The input:
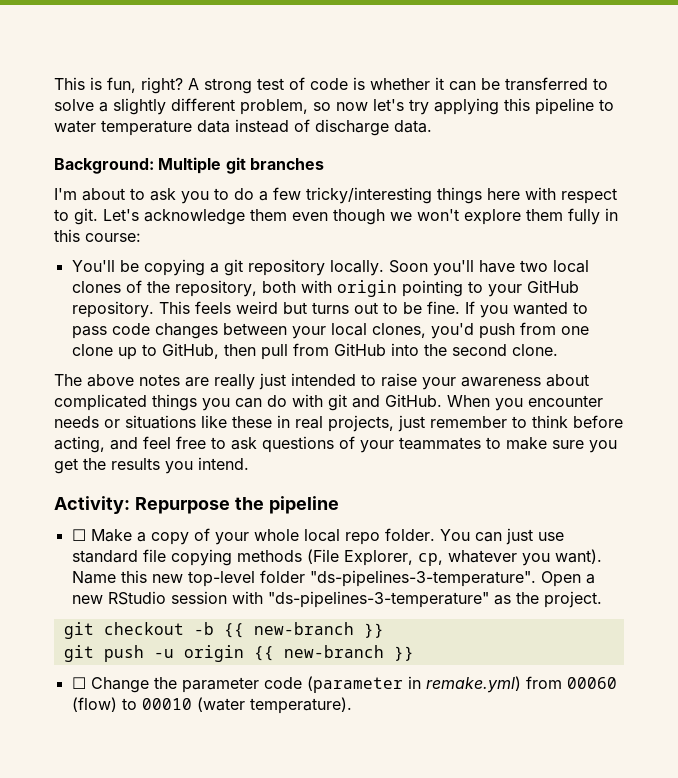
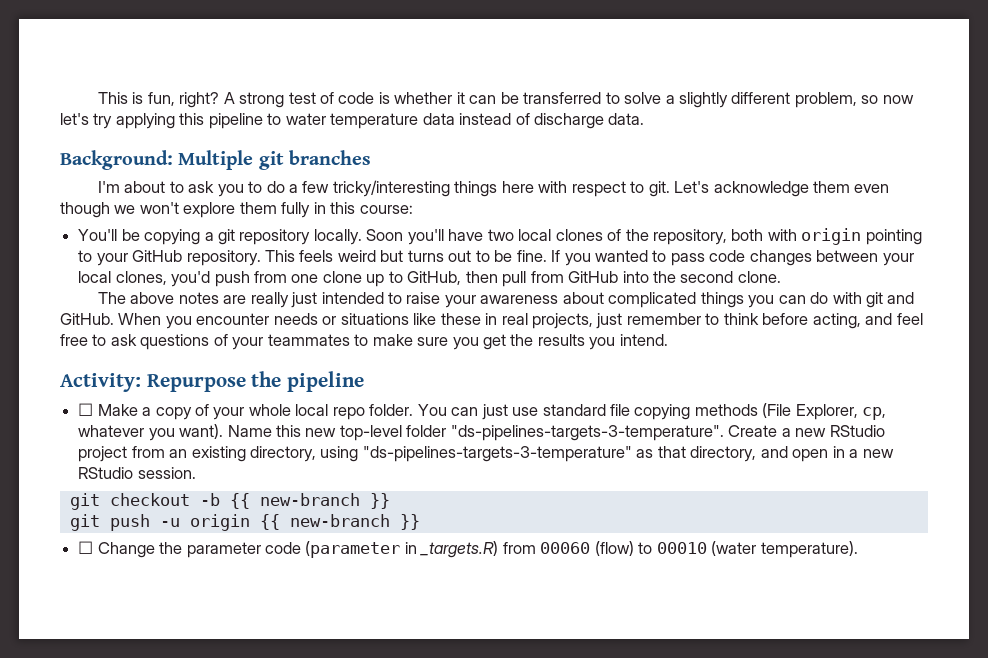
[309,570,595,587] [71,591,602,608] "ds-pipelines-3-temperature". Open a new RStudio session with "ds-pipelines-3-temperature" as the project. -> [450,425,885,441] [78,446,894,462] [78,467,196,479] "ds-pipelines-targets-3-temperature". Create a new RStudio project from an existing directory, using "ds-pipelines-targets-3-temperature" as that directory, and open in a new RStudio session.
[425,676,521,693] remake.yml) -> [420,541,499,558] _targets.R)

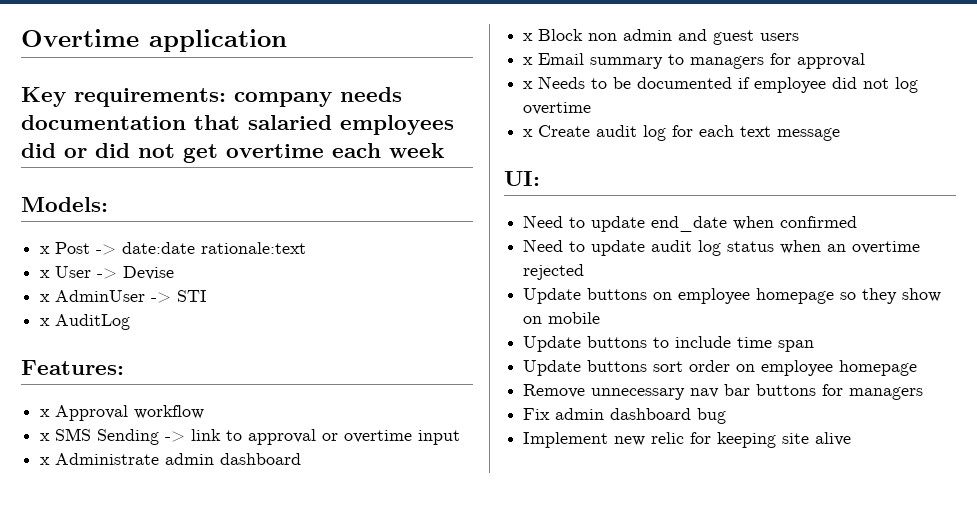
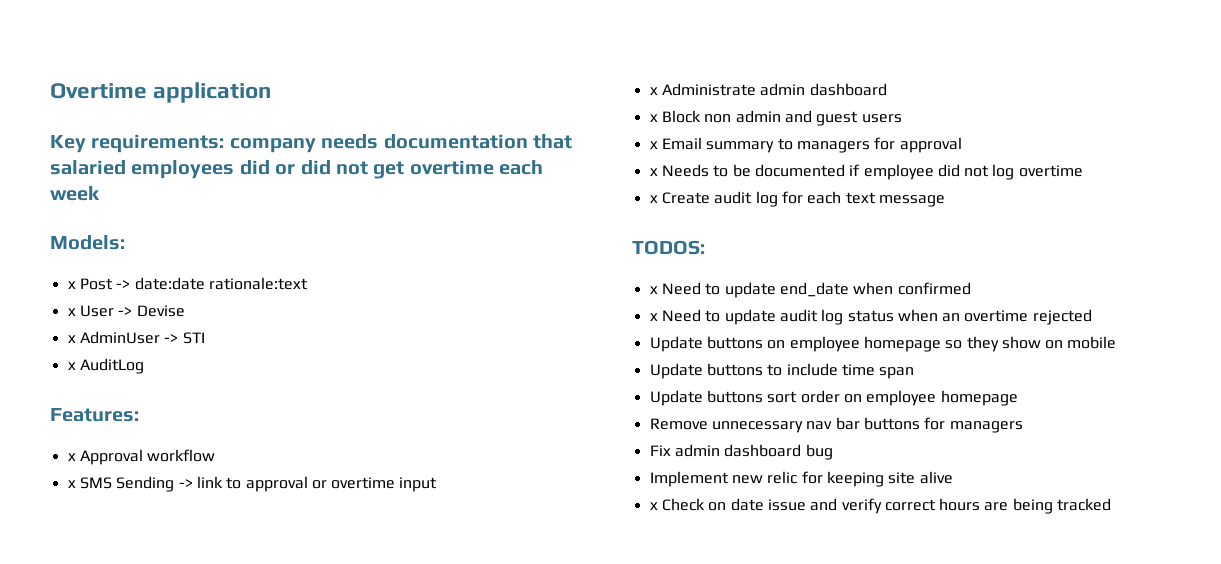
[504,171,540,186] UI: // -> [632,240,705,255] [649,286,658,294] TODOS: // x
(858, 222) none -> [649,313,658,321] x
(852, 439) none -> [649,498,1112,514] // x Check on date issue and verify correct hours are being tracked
...
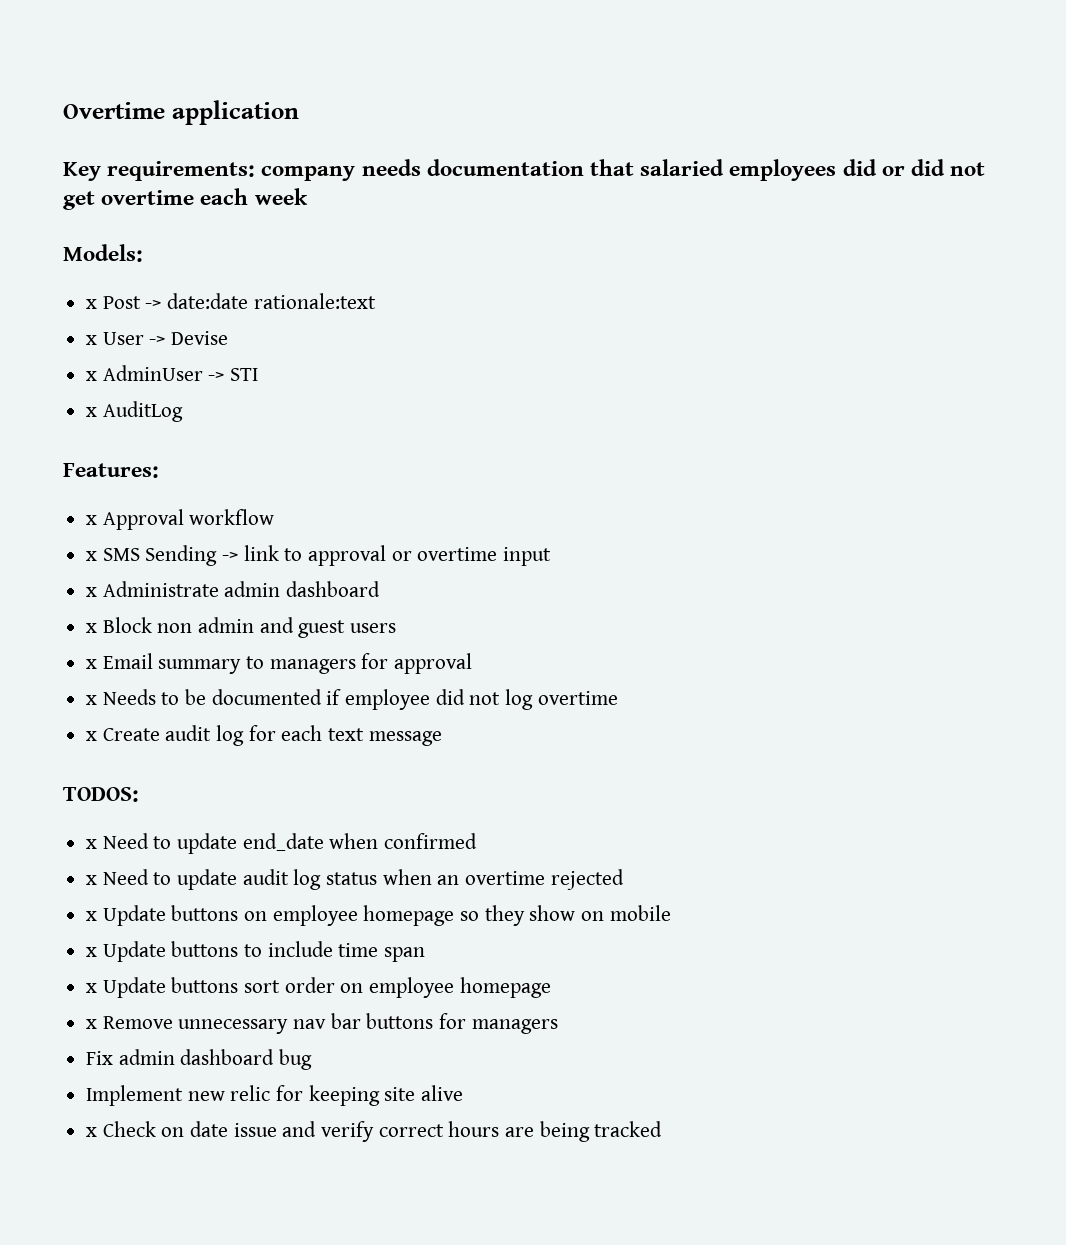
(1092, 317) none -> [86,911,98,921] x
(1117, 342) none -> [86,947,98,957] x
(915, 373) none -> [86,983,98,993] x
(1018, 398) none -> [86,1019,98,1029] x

How to complete this task:
Within the material above, transcribe exactly the lines that run from the line holding "(858, 222) none -> [649,313,658,321] x" through the line holding "(852, 439) none".

Answer below:
(858, 222) none -> [649,313,658,321] x
(852, 439) none -> [649,498,1112,514] // x Check on date issue and verify correct hours are being tracked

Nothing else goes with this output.